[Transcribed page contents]
# # # # # # #
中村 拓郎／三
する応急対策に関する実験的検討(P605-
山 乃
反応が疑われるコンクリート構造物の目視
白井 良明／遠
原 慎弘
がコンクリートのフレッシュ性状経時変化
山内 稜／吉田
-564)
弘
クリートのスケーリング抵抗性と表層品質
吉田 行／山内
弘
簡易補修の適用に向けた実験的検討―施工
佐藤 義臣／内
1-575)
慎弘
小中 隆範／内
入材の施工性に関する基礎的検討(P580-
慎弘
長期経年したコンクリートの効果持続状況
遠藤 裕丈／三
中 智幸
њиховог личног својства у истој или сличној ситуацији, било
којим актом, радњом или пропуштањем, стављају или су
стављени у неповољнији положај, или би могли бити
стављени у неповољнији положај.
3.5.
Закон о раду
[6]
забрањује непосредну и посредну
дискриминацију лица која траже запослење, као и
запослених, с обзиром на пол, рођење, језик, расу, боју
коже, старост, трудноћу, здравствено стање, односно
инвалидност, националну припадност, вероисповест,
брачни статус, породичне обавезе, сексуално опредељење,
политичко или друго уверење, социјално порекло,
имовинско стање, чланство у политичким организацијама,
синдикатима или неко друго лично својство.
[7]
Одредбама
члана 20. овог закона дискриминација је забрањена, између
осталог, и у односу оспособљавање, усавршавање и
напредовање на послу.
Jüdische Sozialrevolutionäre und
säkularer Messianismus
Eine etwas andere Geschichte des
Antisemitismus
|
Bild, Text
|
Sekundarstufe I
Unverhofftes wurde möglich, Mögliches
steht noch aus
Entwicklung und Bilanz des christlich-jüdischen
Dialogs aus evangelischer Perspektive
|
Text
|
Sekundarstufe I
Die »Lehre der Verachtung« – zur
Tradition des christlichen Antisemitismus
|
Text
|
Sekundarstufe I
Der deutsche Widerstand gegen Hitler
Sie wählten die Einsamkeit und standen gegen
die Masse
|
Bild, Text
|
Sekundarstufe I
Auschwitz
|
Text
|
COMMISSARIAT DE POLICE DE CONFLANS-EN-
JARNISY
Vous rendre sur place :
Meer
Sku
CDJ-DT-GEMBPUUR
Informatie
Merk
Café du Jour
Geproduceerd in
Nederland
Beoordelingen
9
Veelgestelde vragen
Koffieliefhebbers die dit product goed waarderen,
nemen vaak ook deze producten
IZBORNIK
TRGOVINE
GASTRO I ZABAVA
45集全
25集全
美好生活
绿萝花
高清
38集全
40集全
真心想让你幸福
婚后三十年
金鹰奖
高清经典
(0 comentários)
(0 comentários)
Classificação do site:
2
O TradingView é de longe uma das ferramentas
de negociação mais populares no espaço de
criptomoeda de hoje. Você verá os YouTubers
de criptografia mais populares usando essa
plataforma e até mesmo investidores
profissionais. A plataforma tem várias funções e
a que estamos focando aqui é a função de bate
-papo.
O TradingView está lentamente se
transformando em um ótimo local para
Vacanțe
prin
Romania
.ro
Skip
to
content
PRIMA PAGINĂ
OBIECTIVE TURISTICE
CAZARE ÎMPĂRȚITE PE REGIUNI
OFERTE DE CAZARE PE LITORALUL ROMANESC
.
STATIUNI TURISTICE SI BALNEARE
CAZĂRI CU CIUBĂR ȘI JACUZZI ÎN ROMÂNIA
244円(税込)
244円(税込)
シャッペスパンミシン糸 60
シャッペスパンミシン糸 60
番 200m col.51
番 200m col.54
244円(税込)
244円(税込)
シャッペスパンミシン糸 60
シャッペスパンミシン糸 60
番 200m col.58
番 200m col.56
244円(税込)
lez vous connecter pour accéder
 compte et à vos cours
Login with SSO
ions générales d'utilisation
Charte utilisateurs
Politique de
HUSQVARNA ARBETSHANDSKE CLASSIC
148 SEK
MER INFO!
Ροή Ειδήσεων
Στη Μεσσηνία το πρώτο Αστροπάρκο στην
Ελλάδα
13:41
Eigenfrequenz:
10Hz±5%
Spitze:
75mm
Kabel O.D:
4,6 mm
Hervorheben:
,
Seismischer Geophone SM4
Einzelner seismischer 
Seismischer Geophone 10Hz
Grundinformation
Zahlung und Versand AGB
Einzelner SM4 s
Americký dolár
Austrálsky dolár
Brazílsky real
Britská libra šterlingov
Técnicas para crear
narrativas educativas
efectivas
# # # # # # #
Exercise:
Transcribe the full set of records precisely.

Written response:
中村 拓郎／三
する応急対策に関する実験的検討(P605-
山 乃
反応が疑われるコンクリート構造物の目視
白井 良明／遠
原 慎弘
がコンクリートのフレッシュ性状経時変化
山内 稜／吉田
-564)
弘
クリートのスケーリング抵抗性と表層品質
吉田 行／山内
弘
簡易補修の適用に向けた実験的検討―施工
佐藤 義臣／内
1-575)
慎弘
小中 隆範／内
入材の施工性に関する基礎的検討(P580-
慎弘
長期経年したコンクリートの効果持続状況
遠藤 裕丈／三
中 智幸
њиховог личног својства у истој или сличној ситуацији, било
којим актом, радњом или пропуштањем, стављају или су
стављени у неповољнији положај, или би могли бити
стављени у неповољнији положај.
3.5.
Закон о раду
[6]
забрањује непосредну и посредну
дискриминацију лица која траже запослење, као и
запослених, с обзиром на пол, рођење, језик, расу, боју
коже, старост, трудноћу, здравствено стање, односно
инвалидност, националну припадност, вероисповест,
брачни статус, породичне обавезе, сексуално опредељење,
политичко или друго уверење, социјално порекло,
имовинско стање, чланство у политичким организацијама,
синдикатима или неко друго лично својство.
[7]
Одредбама
члана 20. овог закона дискриминација је забрањена, између
осталог, и у односу оспособљавање, усавршавање и
напредовање на послу.
Jüdische Sozialrevolutionäre und
säkularer Messianismus
Eine etwas andere Geschichte des
Antisemitismus
|
Bild, Text
|
Sekundarstufe I
Unverhofftes wurde möglich, Mögliches
steht noch aus
Entwicklung und Bilanz des christlich-jüdischen
Dialogs aus evangelischer Perspektive
|
Text
|
Sekundarstufe I
Die »Lehre der Verachtung« – zur
Tradition des christlichen Antisemitismus
|
Text
|
Sekundarstufe I
Der deutsche Widerstand gegen Hitler
Sie wählten die Einsamkeit und standen gegen
die Masse
|
Bild, Text
|
Sekundarstufe I
Auschwitz
|
Text
|
COMMISSARIAT DE POLICE DE CONFLANS-EN-
JARNISY
Vous rendre sur place :
Meer
Sku
CDJ-DT-GEMBPUUR
Informatie
Merk
Café du Jour
Geproduceerd in
Nederland
Beoordelingen
9
Veelgestelde vragen
Koffieliefhebbers die dit product goed waarderen,
nemen vaak ook deze producten
IZBORNIK
TRGOVINE
GASTRO I ZABAVA
45集全
25集全
美好生活
绿萝花
高清
38集全
40集全
真心想让你幸福
婚后三十年
金鹰奖
高清经典
(0 comentários)
(0 comentários)
Classificação do site:
2
O TradingView é de longe uma das ferramentas
de negociação mais populares no espaço de
criptomoeda de hoje. Você verá os YouTubers
de criptografia mais populares usando essa
plataforma e até mesmo investidores
profissionais. A plataforma tem várias funções e
a que estamos focando aqui é a função de bate
-papo.
O TradingView está lentamente se
transformando em um ótimo local para
Vacanțe
prin
Romania
.ro
Skip
to
content
PRIMA PAGINĂ
OBIECTIVE TURISTICE
CAZARE ÎMPĂRȚITE PE REGIUNI
OFERTE DE CAZARE PE LITORALUL ROMANESC
.
STATIUNI TURISTICE SI BALNEARE
CAZĂRI CU CIUBĂR ȘI JACUZZI ÎN ROMÂNIA
244円(税込)
244円(税込)
シャッペスパンミシン糸 60
シャッペスパンミシン糸 60
番 200m col.51
番 200m col.54
244円(税込)
244円(税込)
シャッペスパンミシン糸 60
シャッペスパンミシン糸 60
番 200m col.58
番 200m col.56
244円(税込)
lez vous connecter pour accéder
 compte et à vos cours
Login with SSO
ions générales d'utilisation
Charte utilisateurs
Politique de
HUSQVARNA ARBETSHANDSKE CLASSIC
148 SEK
MER INFO!
Ροή Ειδήσεων
Στη Μεσσηνία το πρώτο Αστροπάρκο στην
Ελλάδα
13:41
Eigenfrequenz:
10Hz±5%
Spitze:
75mm
Kabel O.D:
4,6 mm
Hervorheben:
,
Seismischer Geophone SM4
Einzelner seismischer 
Seismischer Geophone 10Hz
Grundinformation
Zahlung und Versand AGB
Einzelner SM4 s
Americký dolár
Austrálsky dolár
Brazílsky real
Britská libra šterlingov
Técnicas para crear
narrativas educativas
efectivas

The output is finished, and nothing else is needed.